You're beautiful, whether you know it or not...

Watch this video, then read my blog:




I first heard this song a few weeks ago in my car and the tears started to stream. What an appropriate title for such a beautiful song. When I hear it, and watch this video I think of the women in my life who deserve to hear this. I even think of the men who deserve to hear how handsome they are. Some days that unhealthy self-worth voice tells us we aren't good enough, or beautiful enough. And for some of us, it's been stuck there for a while. It never serves us to go into addictions or hate ourselves or focus on negative thoughts. It only makes the devil happy. No matter how much we hate ourselves, he's right in our hearts telling us "It doesn't matter what you say or do to yourself. I love you no matter what. I want you to believe in yourself." It took me a long time to understand that, because for so long I thought I wasn't good enough to be loved by Him. Then I reached out for him and he was there all along and no matter what I'd done in my past or to myself, or how I felt - he still loved me. That's right - he loves me UNCONDITIONALLY NO MATTER WHAT. You know what else? I'm on a journey with him. The further I walk, the stronger I get...

You know a few summers ago I taught classes at a youth sports camp for little girls. I used an inspiring song every week I taught simply because music has gotten me through so much, and has moved me so much that I want to share it. Tonight, i'm speaking to a healthy girls group at St. Mary's College here in South Bend and I'm going to use this song. I want them to see that no matter how hard they are trying to be the best - they are loved. They don't have to fight so hard, because God loves them no matter how good their grades are or how fit they are...can't wait to share it.

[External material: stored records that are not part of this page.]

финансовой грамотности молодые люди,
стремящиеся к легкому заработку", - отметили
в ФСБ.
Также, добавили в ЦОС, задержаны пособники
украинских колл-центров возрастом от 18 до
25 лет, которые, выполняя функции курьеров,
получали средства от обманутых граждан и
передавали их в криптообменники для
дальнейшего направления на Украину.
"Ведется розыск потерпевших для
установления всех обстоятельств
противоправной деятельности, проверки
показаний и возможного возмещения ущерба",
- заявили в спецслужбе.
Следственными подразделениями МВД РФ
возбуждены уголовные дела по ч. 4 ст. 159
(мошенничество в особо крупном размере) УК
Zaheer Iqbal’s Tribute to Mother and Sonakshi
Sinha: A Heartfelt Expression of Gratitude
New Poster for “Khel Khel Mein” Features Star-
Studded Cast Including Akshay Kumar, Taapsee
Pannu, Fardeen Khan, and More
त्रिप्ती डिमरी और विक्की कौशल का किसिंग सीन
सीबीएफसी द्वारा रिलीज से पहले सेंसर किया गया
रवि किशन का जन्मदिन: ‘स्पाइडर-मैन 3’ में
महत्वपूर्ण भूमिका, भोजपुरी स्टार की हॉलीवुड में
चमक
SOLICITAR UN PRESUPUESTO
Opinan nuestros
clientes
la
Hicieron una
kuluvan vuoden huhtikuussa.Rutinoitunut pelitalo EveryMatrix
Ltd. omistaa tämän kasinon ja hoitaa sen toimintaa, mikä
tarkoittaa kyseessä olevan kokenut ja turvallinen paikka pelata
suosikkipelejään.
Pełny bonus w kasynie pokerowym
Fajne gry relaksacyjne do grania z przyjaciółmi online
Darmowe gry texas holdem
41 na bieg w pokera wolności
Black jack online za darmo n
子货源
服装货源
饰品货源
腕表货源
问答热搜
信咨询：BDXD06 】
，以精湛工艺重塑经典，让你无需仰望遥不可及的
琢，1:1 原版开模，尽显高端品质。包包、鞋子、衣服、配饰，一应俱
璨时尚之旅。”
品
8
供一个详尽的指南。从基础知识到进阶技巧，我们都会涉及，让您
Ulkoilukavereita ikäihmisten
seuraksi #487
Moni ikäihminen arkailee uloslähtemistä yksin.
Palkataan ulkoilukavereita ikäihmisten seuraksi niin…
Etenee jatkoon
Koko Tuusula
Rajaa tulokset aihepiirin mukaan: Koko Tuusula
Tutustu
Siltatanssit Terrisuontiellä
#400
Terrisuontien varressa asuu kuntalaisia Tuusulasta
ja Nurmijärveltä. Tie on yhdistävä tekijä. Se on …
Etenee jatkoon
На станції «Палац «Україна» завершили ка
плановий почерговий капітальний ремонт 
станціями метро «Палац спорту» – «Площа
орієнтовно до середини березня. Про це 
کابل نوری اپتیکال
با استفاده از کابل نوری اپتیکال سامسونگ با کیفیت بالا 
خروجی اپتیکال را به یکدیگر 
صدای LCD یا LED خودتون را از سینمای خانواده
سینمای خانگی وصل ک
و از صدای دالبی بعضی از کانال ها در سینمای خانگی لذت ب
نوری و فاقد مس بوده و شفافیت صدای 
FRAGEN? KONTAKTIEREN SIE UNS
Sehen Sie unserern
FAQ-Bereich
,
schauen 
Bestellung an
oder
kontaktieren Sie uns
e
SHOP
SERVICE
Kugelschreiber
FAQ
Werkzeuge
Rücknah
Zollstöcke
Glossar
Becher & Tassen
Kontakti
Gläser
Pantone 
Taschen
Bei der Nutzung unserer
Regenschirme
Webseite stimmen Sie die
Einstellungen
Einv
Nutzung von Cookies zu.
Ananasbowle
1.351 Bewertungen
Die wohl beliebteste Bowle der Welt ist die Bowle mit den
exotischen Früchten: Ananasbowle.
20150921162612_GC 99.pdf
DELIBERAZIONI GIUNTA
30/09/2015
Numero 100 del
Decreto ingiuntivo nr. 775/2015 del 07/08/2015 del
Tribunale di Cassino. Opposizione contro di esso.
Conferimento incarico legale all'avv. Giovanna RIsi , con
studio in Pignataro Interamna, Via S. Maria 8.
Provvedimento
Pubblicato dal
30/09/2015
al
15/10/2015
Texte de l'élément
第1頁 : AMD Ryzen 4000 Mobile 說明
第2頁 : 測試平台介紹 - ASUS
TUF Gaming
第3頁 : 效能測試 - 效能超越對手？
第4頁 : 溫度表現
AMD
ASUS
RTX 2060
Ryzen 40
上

If you are a woman that has crossed my path or not, and you've felt insecure - I'm thinking of you. I'm praying for you to see you how God sees you. Pretend he's sitting next to you. Feel this music. Read the lyrics. Watch the images. Replay it over and over again. Let Him love you like he wants you to.

Sunday, November 7, 2010

You have a choice: Control your life or live it...

The title of this blog was the basic message at church today. It falls right in line with the whole recovery theme of "Let go and let God." and "God's will, not mine." When we are in our will, trying to control everything and do it OUR way - we usually aren't happy. So God just waits for us until we're ready to turn the steering wheel over to him.

I know that for a long time, I tried to control life. I wanted everything to happen according to my time and so I fought like hell to make that happen. But it didn't, and I ended up turning to things that numbed me because I couldn't get what I wanted when I wanted it. It wasn't until I turned my will over to God when I got into recovery that I realized I'm not God. I'm not the orchestrator of my purpose. I implement his will for me. But I don't orchestrate how it's going to go. And the funny part is, that doesn't mean that I never resist God. Are you kidding? Of course I do...But I also practice praying for his will for me and the power to carry that out because ultimately, that's the only way I'm going to live the best life I can. So I practice it. Sometimes it takes going through some hell, practicing patience. Other times it's through meditation. I know as someone who feels like I got a second chance at life, there is a lot I want to do to fulfill it but I also know - I've got to have patience to do it.

So, after hearing the message again today - I'm practicing following God's will even when it's hard. I've got a lot of good things coming in my life, a lot of unknowns. But I know in my heart that He will take care of me. I've just got to let him. As Jason Miller said today (I probably am a little off), but "You can try to control your life, or you can try to live it but only God can give you life."

What a gift cause if everything always went according to my plan, it sure would be boring!!!!